*ЗАДАНИЕ*: Перепишите без изменений фрагмент текста о левом активисте, начиная со слов «Но наш левый» и до слов «и просто человеку.» включительно.

*ИСХОДНЫЙ ДОКУМЕНТ*:
Но наш левый активист, общающийся с пресловутым либералом, оказывается из нормальных и адекватных левых, которые к упомянутому право-левацкому мракобесию отношения не имеют. И, как выясняется, чисто по-человечески он либералу как раз крайне близок — потому что, в отличии от, например, злобных националистов, подозрительно косящихся на форму чужого носа, неистово вскидывающих руку в фашистском приветствии и истошно орущих «Слава России!», он на самом деле хороший и приятный человек, организующий лекции и фестивали, концерты и выставки, выступающий против любых форм дискриминации, защищающий животных, устраивающий раздачу еды бездомным, спасающий от вырубки леса, и вообще занимающийся всем тем, что, помимо сугубо политической деятельности, присуще нормальному адекватному левому активисту, да и просто человеку.

*ДАННЫЕ УПРАЖНЕНИЯ*:
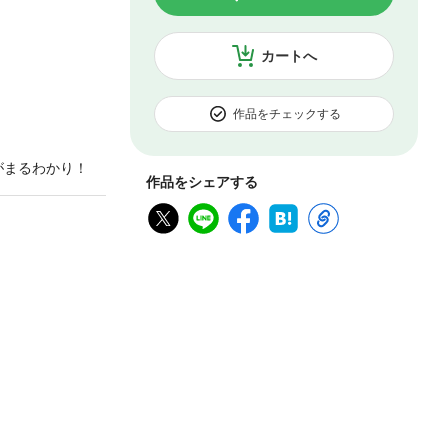
カートへ
作品をチェックする
力がまるわかり！
作品をシェアする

*ОТВЕТ НА ЗАДАНИЕ*:
Но наш левый активист, общающийся с пресловутым либералом, оказывается из нормальных и адекватных левых, которые к упомянутому право-левацкому мракобесию отношения не имеют. И, как выясняется, чисто по-человечески он либералу как раз крайне близок — потому что, в отличии от, например, злобных националистов, подозрительно косящихся на форму чужого носа, неистово вскидывающих руку в фашистском приветствии и истошно орущих «Слава России!», он на самом деле хороший и приятный человек, организующий лекции и фестивали, концерты и выставки, выступающий против любых форм дискриминации, защищающий животных, устраивающий раздачу еды бездомным, спасающий от вырубки леса, и вообще занимающийся всем тем, что, помимо сугубо политической деятельности, присуще нормальному адекватному левому активисту, да и просто человеку.